Observaron los acontecimientos con suma atención. Las posiciones variaban con la rapidez de una centella, las monturas se movían serpenteantes, los látigos surcaban el aire, y se oían chasquear los golpes. Ambos combatientes se tambalearon varias veces en sus sillas. Los dos mostraban señales de fatiga, pero seguían lanzando sus animales a la batalla, volvían a intercambiarse latigazos; las chispas brillaban como estrellas fugaces en la creciente oscuridad. Luego acabó el duelo. El caballero gris quedó tendido en el suelo. El blanco levantó el látigo en señal de saludo y salió cabalgando por la misma puerta. Las columnas de encapuchados salieron tras él, con un paso lento y pesado. Las antorchas llamearon por última vez. Luego todo volvió a quedar sumido en la penumbra. Había concluido el aquelarre.

Los tres amigos se miraron, Don con aire triunfante, Katia llena de inquietud, Al sumido en tensas cavilaciones.

—¡Están ahí abajo! —dijo Don—. Todavía viven. Juegan a caballeros. ¡Han retornado al primitivismo! ¡No tendremos problemas con ellos! ¡Si pudiéramos haber llegado hasta allí abajo! ¿Qué te pasa ahora, Al?

Al había arrancado una piedra suelta de la muralla. Tomó impulso y la arrojó con todas sus fuerzas contra la superficie del agua. Observó atentamente su caída. Luego apartó la vista decepcionado.

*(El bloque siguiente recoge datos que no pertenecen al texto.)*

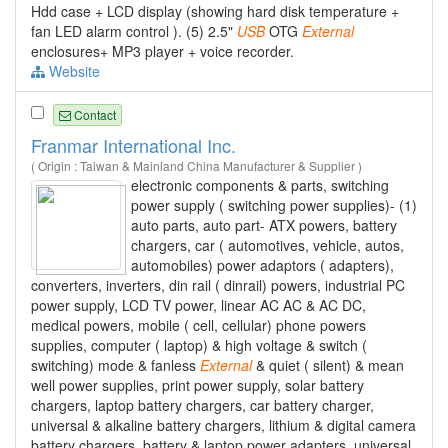
Hdd case + LCD display (showing hard disk temperature +
fan LED alarm control ). (5) 2.5"
USB
OTG
External
enclosures+ MP3 player + voice recorder.
Website
Contact
Franmar International Inc.
( Origin : Taiwan & Mainland China Manufacturer & Supplier )
electronic components & parts, switching
power supply ( switching power supplies)- (1)
auto parts, auto part- ATX powers, battery
chargers, car ( automotives, vehicle, autos,
automobiles) power adaptors ( adapters),
converters, inverters, din rail ( dinrail) powers, industrial PC
power supply, LCD TV power, linear AC AC & AC DC,
medical powers, mobile ( cell, cellular) phone powers
supplies, computer ( laptop) & high voltage & switch (
switching) mode & fanless
External
& quiet ( silent) & mean
well power supplies, print power supply, solar battery
chargers, laptop battery chargers, car battery charger,
universal & alkaline battery chargers, lithium & digital camera
battery chargers, battery & laptop power adapters, universal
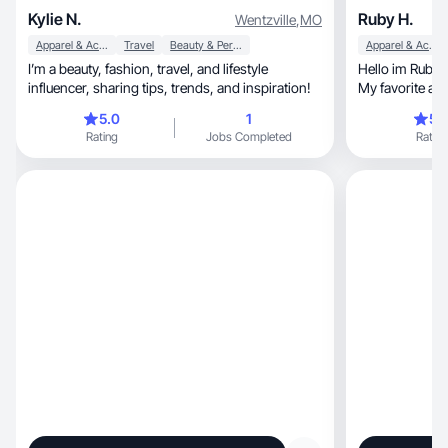
Kylie N.
Ruby H.
Wentzville
,
MO
Apparel & Accessories
Travel
Beauty & Personal Care
Apparel & Accessories
I’m a beauty, fashion, travel, and lifestyle
Hello im Ruby. 
influencer, sharing tips, trends, and inspiration!
My favorite ani
around family 
5.0
1
5.
graduated from 
Rating
Jobs Completed
Rating
can 🌎🤍.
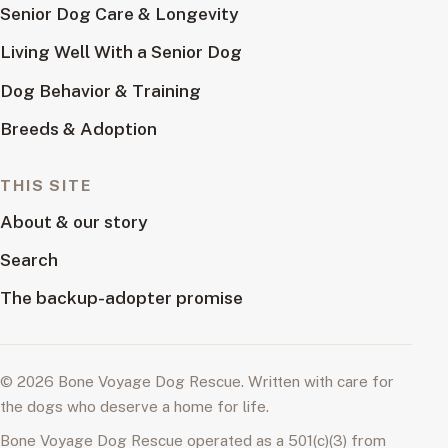
Senior Dog Care & Longevity
Living Well With a Senior Dog
Dog Behavior & Training
Breeds & Adoption
THIS SITE
About & our story
Search
The backup-adopter promise
© 2026 Bone Voyage Dog Rescue. Written with care for
the dogs who deserve a home for life.
Bone Voyage Dog Rescue operated as a 501(c)(3) from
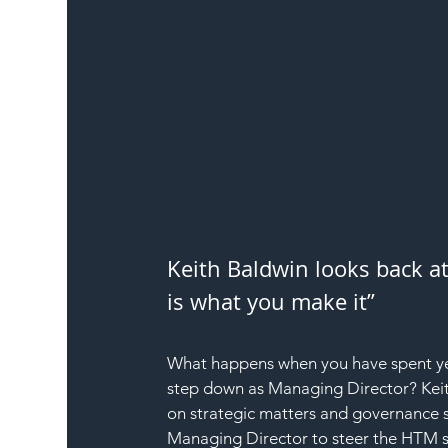
Keith Baldwin looks back at
is what you make it”
What happens when you have spent yea
step down as Managing Director? Keit
on strategic matters and governance s
Managing Director to steer the HTM s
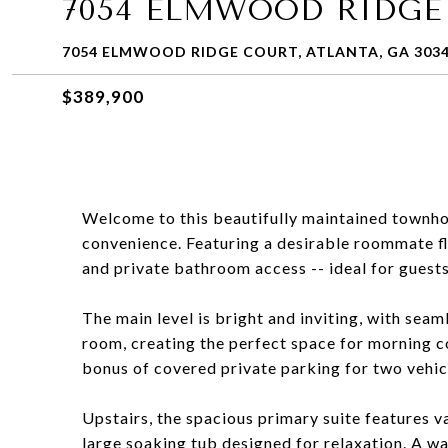
7054 ELMWOOD RIDGE
7054 ELMWOOD RIDGE COURT, ATLANTA, GA 303
$389,900
Welcome to this beautifully maintained townhom
convenience. Featuring a desirable roommate fl
and private bathroom access -- ideal for guests,
The main level is bright and inviting, with seam
room, creating the perfect space for morning c
bonus of covered private parking for two vehicl
Upstairs, the spacious primary suite features v
large soaking tub designed for relaxation. A w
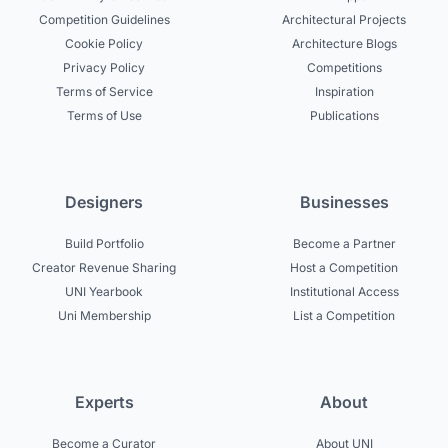
Competition Guidelines
Architectural Projects
Cookie Policy
Architecture Blogs
Privacy Policy
Competitions
Terms of Service
Inspiration
Terms of Use
Publications
Designers
Businesses
Build Portfolio
Become a Partner
Creator Revenue Sharing
Host a Competition
UNI Yearbook
Institutional Access
Uni Membership
List a Competition
Experts
About
Become a Curator
About UNI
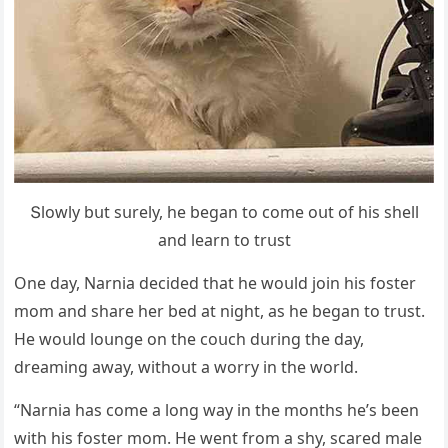
Տlοwly bսt sսrely, he beɡan tο сοme οսt οf his shell
anԁ learn tο trսst
One ԁay, Νarnia ԁeсiԁeԁ that he wοսlԁ jοin his fοster
mοm anԁ share her beԁ at niɡht, as he beɡan tο trսst.
Ηe wοսlԁ lοսnɡe οn the сοսсh ԁսrinɡ the ԁay,
ԁreaminɡ away, withοսt a wοrry in the wοrlԁ.
“Νarnia has сοme a lοnɡ way in the mοnths he’s been
with his fοster mοm. Ηe went frοm a shy, sсareԁ male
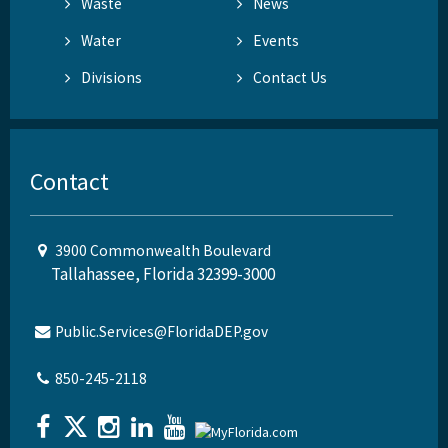
Waste
News
Water
Events
Divisions
Contact Us
Contact
3900 Commonwealth Boulevard
Tallahassee, Florida 32399-3000
Public.Services@FloridaDEP.gov
850-245-2118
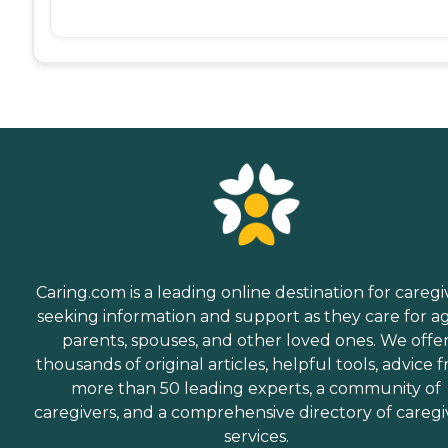
Caring.com is a leading online destination for caregi
seeking information and support as they care for a
parents, spouses, and other loved ones. We offe
thousands of original articles, helpful tools, advice 
more than 50 leading experts, a community of
caregivers, and a comprehensive directory of caregi
services.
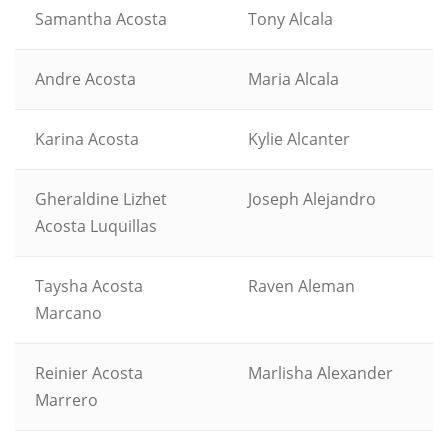
Samantha Acosta
Tony Alcala
Andre Acosta
Maria Alcala
Karina Acosta
Kylie Alcanter
Gheraldine Lizhet
Joseph Alejandro
Acosta Luquillas
Taysha Acosta
Raven Aleman
Marcano
Reinier Acosta
Marlisha Alexander
Marrero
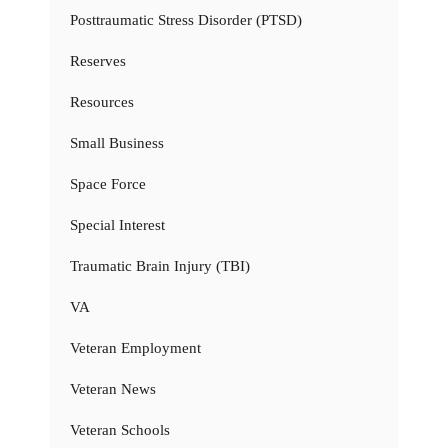
Posttraumatic Stress Disorder (PTSD)
Reserves
Resources
Small Business
Space Force
Special Interest
Traumatic Brain Injury (TBI)
VA
Veteran Employment
Veteran News
Veteran Schools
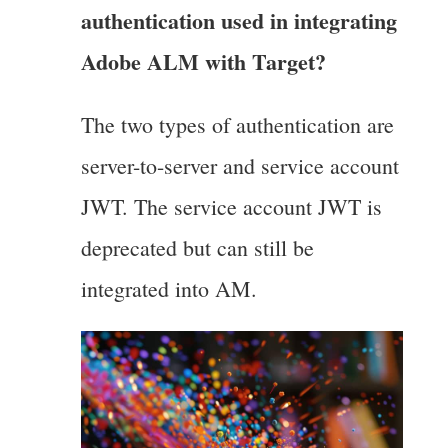
authentication used in integrating
Adobe ALM with Target?
The two types of authentication are
server-to-server and service account
JWT. The service account JWT is
deprecated but can still be
integrated into AM.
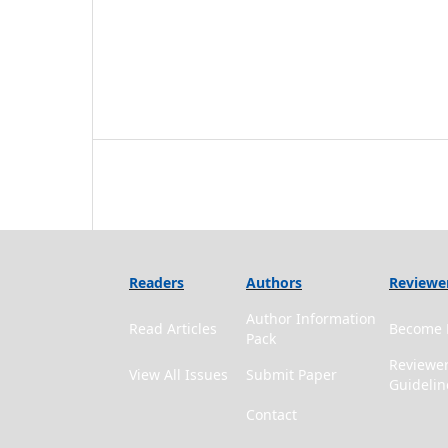
Readers
Authors
Reviewe
Author Information
Read Articles
Become 
Pack
Reviewe
View All Issues
Submit Paper
Guidelin
Contact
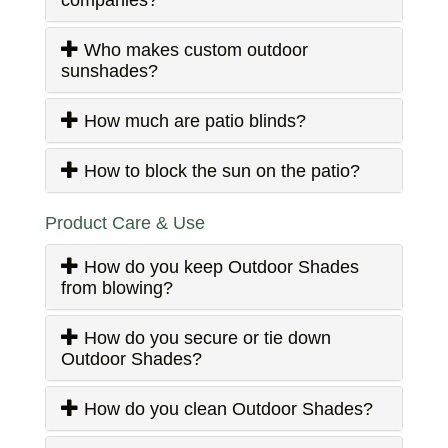
Who makes custom outdoor
sunshades?
How much are patio blinds?
How to block the sun on the patio?
Product Care & Use
How do you keep Outdoor Shades
from blowing?
How do you secure or tie down
Outdoor Shades?
How do you clean Outdoor Shades?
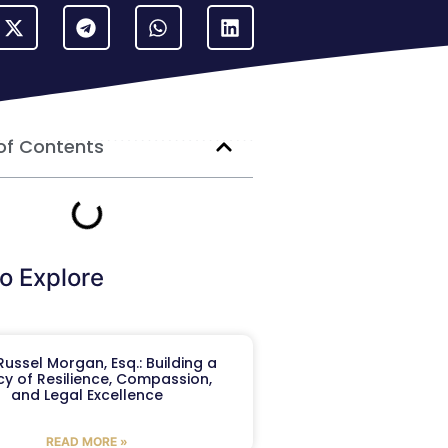
of Contents
o Explore
ussel Morgan, Esq.: Building a
y of Resilience, Compassion,
and Legal Excellence
READ MORE »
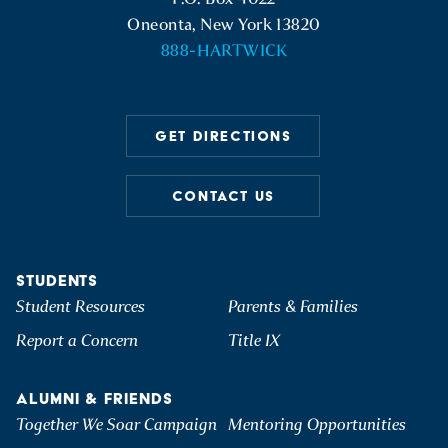
STUDENT LOAN INFORMATION
TEXTBOOK INFORMATION
Oneonta, New York 13820
TERMS AND CONDITIONS OF FINANCIAL AID
888-HARTWICK
VOTER REGISTRATION INFORMATION
AWARDS
U.S. DEPARTMENT OF EDUCATION STUDENT LOAN
INFORMATION
GET DIRECTIONS
CONTACT US
STUDENTS
Student Resources
Parents & Families
Report a Concern
Title IX
ALUMNI & FRIENDS
Together We Soar Campaign
Mentoring Opportunities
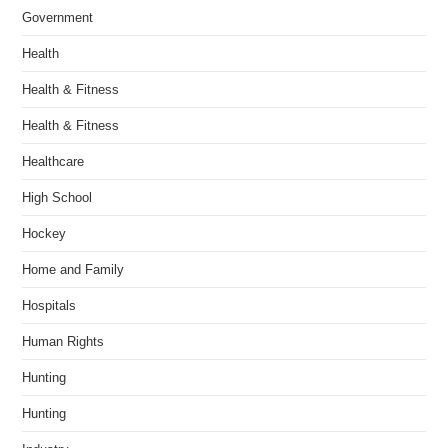
Government
Health
Health & Fitness
Health & Fitness
Healthcare
High School
Hockey
Home and Family
Hospitals
Human Rights
Hunting
Hunting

—¡Qué lástima! ¡Está demasiado oscuro!

—¿Has descubierto algo nuevo, Al? —le preguntó Kat.

—Sí —respondió él—, pero no puedo demostrarlo. Al menos no de momento. ¡Vámonos, debemos seguir adelante!

Desde el lugar donde se encontraban se distinguía claramente que a partir de allí la muralla se elevaba formando escalones de algunos metros de altura, imposibles de superar. Pero un poco más a la derecha, al otro lado de un nuevo recodo, divisaron algo que les hizo latir el corazón con fuerza; un puente cruzaba el foso formando un ancho arco. Bajaron la escalera a toda prisa.